The situations are “very, very common,” Cantor said. There’s even a whole Twitter account dedicated to photos of cars blocking bike lanes in Seattle, with several new posts every day.

Writing parking tickets won’t solve these problems, Cantor said.

“The way to solve that is to make an actual change to the street,” she said.

But the changes activists envisioned when they asked for parking enforcement to be moved out of the police department were never made.

“The bulk of things associated with our unit are still housed within SPD,” said Chrisanne Sapp, president of the Parking Enforcement Officers Guild. “We still work out of SPD facilities. We still drive cars and scooters that say Seattle Police Department. Our uniforms still say police.”

The mayor’s office confirmed there was no difference in enforcement priorities between this year and previous years, and there is currently no tracking of where frequent parking violations occur, which could help identify possible fixes at the street level.

In 2020, the Parking Enforcement Officers Guild lobbied to move to a newly-created civilian safety department, but they were instead moved to the transportation department. Sapp said they're not happy there, and Harrell's office seems poised to honor the officers' preference.

“First and foremost, this move responds to the wishes of our employees and their labor representatives, who have expressed their preference for being housed in the Seattle Police Department,” Jamie Housen, a spokesperson for the mayor, wrote in an email.

“It’s no secret that we did not believe that SDOT [the Department of Transportation] was the right place for us,” Chrisanne Sapp, the parking enforcement officer, said. “We are an enforcement arm. We are non-sworn civilian employees, but we do go out and issue citations based on the Seattle Municipal Code.”

It’s a question of identity, she said.

“We as a group view ourselves as working in support of and in conjunction with the officers in the Seattle Police Department," Sapp said. "And we would like to continue that moving forward.”
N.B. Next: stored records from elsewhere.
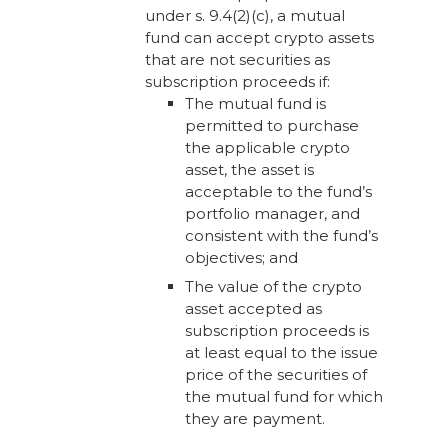
under s. 9.4(2)(c), a mutual
fund can accept crypto assets
that are not securities as
subscription proceeds if:
The mutual fund is
permitted to purchase
the applicable crypto
asset, the asset is
acceptable to the fund’s
portfolio manager, and
consistent with the fund’s
objectives; and
The value of the crypto
asset accepted as
subscription proceeds is
at least equal to the issue
price of the securities of
the mutual fund for which
they are payment.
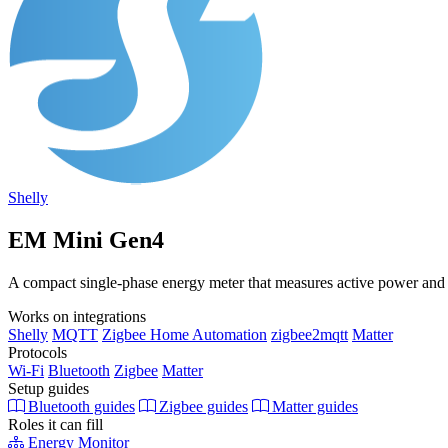
Shelly
EM Mini Gen4
A compact single-phase energy meter that measures active power and e
Works on integrations
Shelly
MQTT
Zigbee Home Automation
zigbee2mqtt
Matter
Protocols
Wi-Fi
Bluetooth
Zigbee
Matter
Setup guides
Bluetooth guides
Zigbee guides
Matter guides
Roles it can fill
Energy Monitor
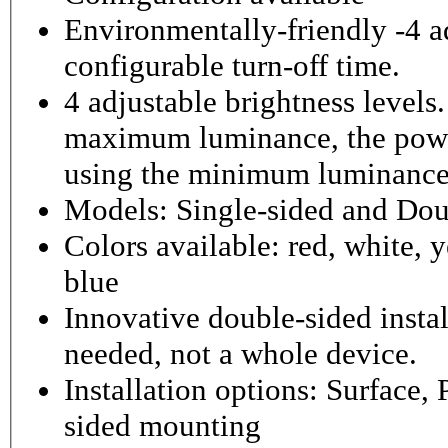
Environmentally-friendly -4 ad
configurable turn-off time.
4 adjustable brightness level
maximum luminance, the powe
using the minimum luminance
Models: Single-sided and Dou
Colors available: red, white, y
blue
Innovative double-sided instal
needed, not a whole device.
Installation options: Surface,
sided mounting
She also said that, when parking enforcement officers are housed within the police department, they’re able to access information about vehicle owners’ history, including aggression toward law enforcement, and whether vehicle tabs were paid but not yet affixed to the vehicle. She said that information makes it easier and safer for parking enforcement officers to do their job.

In a recent budget meeting, Seattle City Councilmember Teresa Mosqueda asked if there was a way to resolve some of parking enforcement officers’ concerns — such as granting them access to information about stolen vehicles and hostile individuals — without moving them back to the police department.

She also questioned why the transfer was so bumpy and incomplete in the first place.

“This is not directed at the current administration, because I think you've all been trying to identify where there's been challenges with implementation since you've arrived, but why were these individuals never offered a uniform or badge that did not say SPD?” Mosqueda asked. “I think that's problematic, if our entire effort was to try to reduce what people perceive to be additional police presence due to parking enforcement officers being in neighborhoods.”

Changing the core mission of parking enforcement from a punishment model to a focus on safety, and a corresponding shift in parking enforcement officers’ identities, is exactly what proponents of the change had in mind, Trae Thompson-Wiley said.

“The biggest thing they have to do is making sure that everything is transferred over — that it’s a full shift,” she said.

A year was too short a time for this experiment, Clara Cantor said.

“Culture shift takes a bit longer than that,” she said.

The City Council plans to vote on the final budget Nov. 21 and 22.

Correction: An earlier version of this story inaccurately stated that the parking enforcement officers never wanted out of SPD.